* QUOTED PASSAGE *
*** Begin section ***

It’s been a historic week on global stock markets — and not in a good way.

As the coronavirus spreads to new countries and advanced economies mobilise for a health crisis, investors have been gripped by levels of fear and uncertainty not seen in years.

Across five straight losing sessions, the ASX200 has posted a cumulative loss of more than 7 per cent.

For a performance that bad, you’d have to go back to August 2011 — when Greece’s debt problems rattled markets just two years removed from the financial crisis.

It’s been a similar story on the Small Ords Index, which also fell by more than 7 per cent. And local investors are bracing for more chaos today after US markets plunged again overnight.

The falls have shaken up what has been a decade-long bull market, defined by steady growth with low inflation as central banks keep rates at or near record lows.

So for a Black Swan event like COVID-19, how should investors react? Buy gold? Hide all their cash under the bed?

To get some extra perspective it helps to talk to the pros, and this week Stockhead caught up with James Whelan, investment manager at specialist advisory firm VFS Group.

Whelan said the VFS team started making some virus-related tweaks to their portfolio as far back as January, when early reports began filtering through of a viral outbreak stemming from the central Chinese city of Wuhan.

*** End section ***

* DATASET CONTENT *
*** Begin section ***

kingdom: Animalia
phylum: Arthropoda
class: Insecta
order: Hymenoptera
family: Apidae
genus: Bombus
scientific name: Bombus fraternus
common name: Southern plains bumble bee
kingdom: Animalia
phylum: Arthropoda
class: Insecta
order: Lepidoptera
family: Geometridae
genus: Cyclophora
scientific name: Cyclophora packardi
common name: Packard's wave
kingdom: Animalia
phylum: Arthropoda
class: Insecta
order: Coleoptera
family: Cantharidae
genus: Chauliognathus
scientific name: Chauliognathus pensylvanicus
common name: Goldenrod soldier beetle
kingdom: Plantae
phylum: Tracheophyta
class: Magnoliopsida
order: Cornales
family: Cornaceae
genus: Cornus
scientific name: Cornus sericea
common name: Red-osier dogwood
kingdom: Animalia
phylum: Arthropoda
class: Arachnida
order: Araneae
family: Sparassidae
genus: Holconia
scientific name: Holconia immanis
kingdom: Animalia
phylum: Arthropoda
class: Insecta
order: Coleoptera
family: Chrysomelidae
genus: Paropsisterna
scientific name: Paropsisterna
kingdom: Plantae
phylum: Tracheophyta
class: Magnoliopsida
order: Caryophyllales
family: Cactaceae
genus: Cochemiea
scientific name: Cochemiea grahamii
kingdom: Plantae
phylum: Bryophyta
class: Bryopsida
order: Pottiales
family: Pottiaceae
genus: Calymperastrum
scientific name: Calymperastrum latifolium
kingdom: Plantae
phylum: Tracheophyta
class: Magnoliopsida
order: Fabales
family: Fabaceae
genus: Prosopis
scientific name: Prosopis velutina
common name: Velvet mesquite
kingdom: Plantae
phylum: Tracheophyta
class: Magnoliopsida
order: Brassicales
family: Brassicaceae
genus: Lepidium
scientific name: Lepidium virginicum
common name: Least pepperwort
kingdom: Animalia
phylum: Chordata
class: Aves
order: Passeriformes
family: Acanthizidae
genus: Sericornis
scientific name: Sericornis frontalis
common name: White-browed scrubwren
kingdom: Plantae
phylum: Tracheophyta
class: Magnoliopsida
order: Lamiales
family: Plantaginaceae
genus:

*** End section ***

* REQUIRED ACTION 1 *
Summarize the stock market article in two sentences.
* REQUIRED ACTION 2 *
Please set down the passage of the stock market article that runs from "As the coronavirus" down to "of more than 7 per cent.", keeping its words unchanged.
* REQUIRED ACTION 3 *
In the stock market article, what position does James Whelan hold?

* ANSWER 1 *
Fear and uncertainty over the spreading coronavirus drove the ASX200 down more than 7 percent over five straight losing sessions, its worst run since August 2011, and the Small Ords Index also fell more than 7 percent. Stockhead spoke with James Whelan of VFS Group, whose team began adjusting its portfolio for the virus as far back as January.

* ANSWER 2 *
As the coronavirus spreads to new countries and advanced economies mobilise for a health crisis, investors have been gripped by levels of fear and uncertainty not seen in years.

Across five straight losing sessions, the ASX200 has posted a cumulative loss of more than 7 per cent.

* ANSWER 3 *
He is an investment manager at the specialist advisory firm VFS Group.